Di awal abad ke-19, udara di perbukitan Minangkabau, Sumatera Barat, terasa semakin panas --- bukan karena matahari, melainkan karena api pertentangan yang mulai membara di antara anak-anak negeri sendiri. Masyarakat Minangkabau kala itu hidup dalam dua dunia yang berbeda: dunia adat yang sudah mengakar selama berabad-abad, dan dunia agama yang datang membawa semangat pembaruan dari tanah suci Mekkah.
Semua berawal dari sekelompok ulama Minangkabau yang baru pulang dari menunaikan ibadah haji sekitar tahun 1803. Mereka bukan hanya membawa pengalaman spiritual, tetapi juga semangat gerakan Wahabi yang saat itu sedang berkembang di tanah Arab. Gerakan ini menyerukan agar umat Islam kembali ke ajaran murni --- tanpa campuran adat, takhayul, atau kebiasaan lama yang dianggap menyimpang.

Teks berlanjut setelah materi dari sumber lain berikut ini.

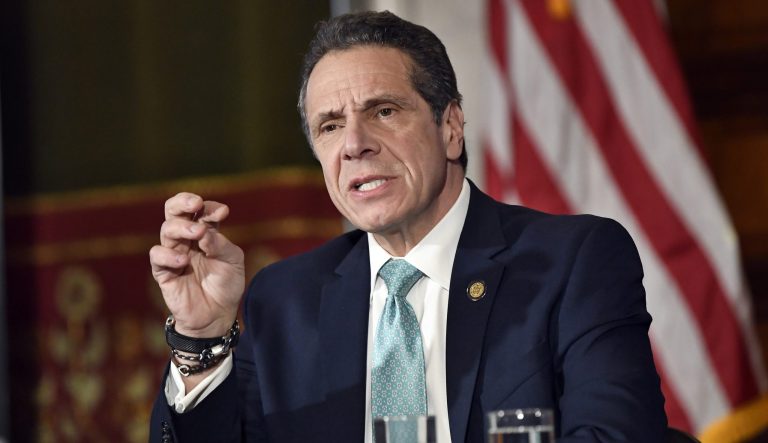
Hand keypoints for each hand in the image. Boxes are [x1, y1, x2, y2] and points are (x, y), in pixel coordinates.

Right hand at [150, 192, 244, 336]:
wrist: (217, 316)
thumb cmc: (226, 285)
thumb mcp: (233, 261)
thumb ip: (220, 244)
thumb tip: (203, 231)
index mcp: (205, 233)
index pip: (201, 211)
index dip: (209, 207)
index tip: (223, 212)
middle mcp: (187, 240)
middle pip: (174, 212)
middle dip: (182, 202)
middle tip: (196, 202)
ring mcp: (174, 254)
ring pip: (167, 230)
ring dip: (182, 227)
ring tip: (197, 234)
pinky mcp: (164, 272)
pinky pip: (157, 256)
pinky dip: (168, 255)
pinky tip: (184, 261)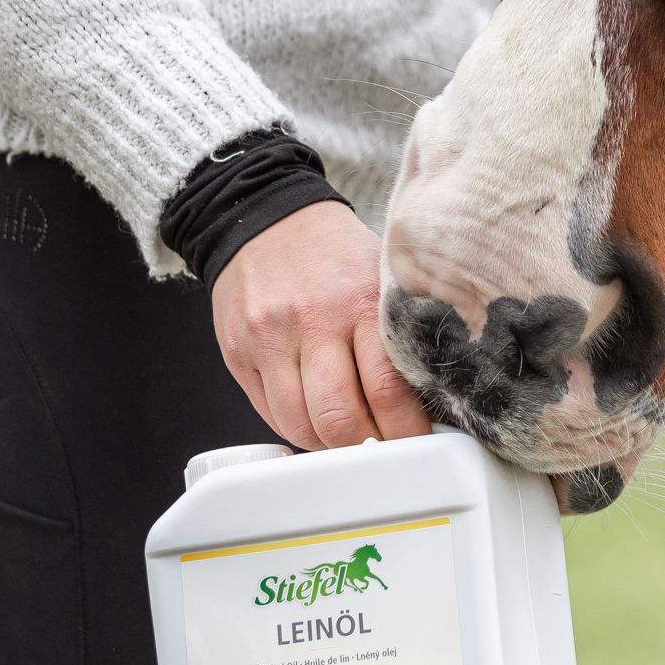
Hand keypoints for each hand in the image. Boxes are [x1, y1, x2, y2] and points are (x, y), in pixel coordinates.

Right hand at [211, 201, 431, 450]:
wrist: (264, 217)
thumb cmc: (333, 252)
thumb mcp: (380, 277)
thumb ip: (399, 334)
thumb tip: (426, 400)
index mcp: (360, 303)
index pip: (387, 390)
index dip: (405, 432)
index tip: (418, 443)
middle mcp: (312, 322)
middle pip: (339, 418)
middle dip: (367, 447)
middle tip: (383, 447)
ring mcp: (269, 340)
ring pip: (300, 426)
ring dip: (330, 445)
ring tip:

Sekembalinya ke tanah air, para ulama ini mulai menyeru masyarakat untuk meninggalkan kebiasaan yang tidak sesuai syariat Islam. Mereka menentang sabung ayam, judi, minum tuak, dan adat matrilineal yang menempatkan garis keturunan dari pihak ibu. Golongan ini kemudian dikenal dengan sebutan kaum Padri, berasal dari kata fakir atau padri yang berarti orang alim atau ulama.
Namun, tidak semua orang menyambut baik gagasan mereka. Kaum Adat, para pemimpin suku dan ninik mamak, merasa bahwa adat adalah jati diri orang Minang yang tidak bisa digantikan. Mereka menilai kaum Padri terlalu keras dan memaksa masyarakat untuk berubah dengan cara-cara yang kasar. Maka, pecahlah pertentangan antara kaum Adat dan kaum Padri --- bukan hanya dalam kata-kata, tapi juga dalam pertumpahan darah.
Awal Pertikaian: Saudara Melawan Saudara
Pertikaian besar itu bermula dari tanah Minangkabau yang subur dan beradat. Di Tanah Datar dan Agam, dua saudara sebangsa dan seiman mulai saling berhadapan --- bukan karena perbedaan darah, tetapi karena perbedaan cara pandang terhadap kehidupan dan ajaran agama. Di satu sisi berdiri kaum Padri, kelompok pembaharu yang dipimpin oleh tokoh-tokoh kharismatik seperti Tuanku Nan Renceh, Tuanku Lintau, dan Tuanku Pasaman. Mereka bertekad menegakkan ajaran Islam secara murni, tanpa kompromi. Dari satu nagari ke nagari lain, seruan mereka menggema: menegakkan hukum Allah, membersihkan adat yang dianggap bertentangan dengan syariat, dan memurnikan kehidupan masyarakat dari kebiasaan lama yang dianggap menyimpang.
Namun, semangat pembaruan itu tidak diterima dengan tangan terbuka oleh semua orang. Di sisi lain berdiri kaum adat, penjaga tradisi dan pewaris nilai-nilai leluhur Minangkabau. Mereka meyakini bahwa adat dan agama dapat berjalan berdampingan --- seperti pepatah lama, adat basandi syarak, syarak basandi Kitabullah. Tapi dalam pandangan kaum Padri, adat yang telah bercampur dengan kebiasaan duniawi harus dibersihkan. Pertentangan pun memanas. Nagari yang dulunya hidup rukun mulai diliputi api permusuhan. Rumah-rumah terbakar, ladang menjadi medan perang, dan saudara menumpahkan darah saudaranya sendiri.
Ketika posisi kaum adat semakin terdesak dan kekuatan mereka mulai runtuh, keputusasaan melanda. Dalam langkah terakhir untuk bertahan, mereka mencari sekutu --- bukan dari kalangan sendiri, melainkan dari kekuatan asing yang telah lama mengincar wilayah Sumatera Barat: Belanda. Permintaan bantuan ini menjadi titik balik sejarah. Bagi Belanda, perpecahan di Minangkabau adalah peluang emas untuk menancapkan kekuasaan hingga ke pedalaman. Mereka datang dengan janji perdamaian, tetapi di balik itu tersimpan niat penaklukan.
Pada tahun 1821, Belanda resmi turun tangan. Bukan sebagai penengah, melainkan sebagai penguasa baru yang ingin memperluas jajahannya. Dari pertikaian antar saudara, lahirlah perang yang lebih besar --- Perang Padri --- yang tidak hanya menguji keimanan dan kesetiaan, tetapi juga mengubah arah sejarah Minangkabau selamanya.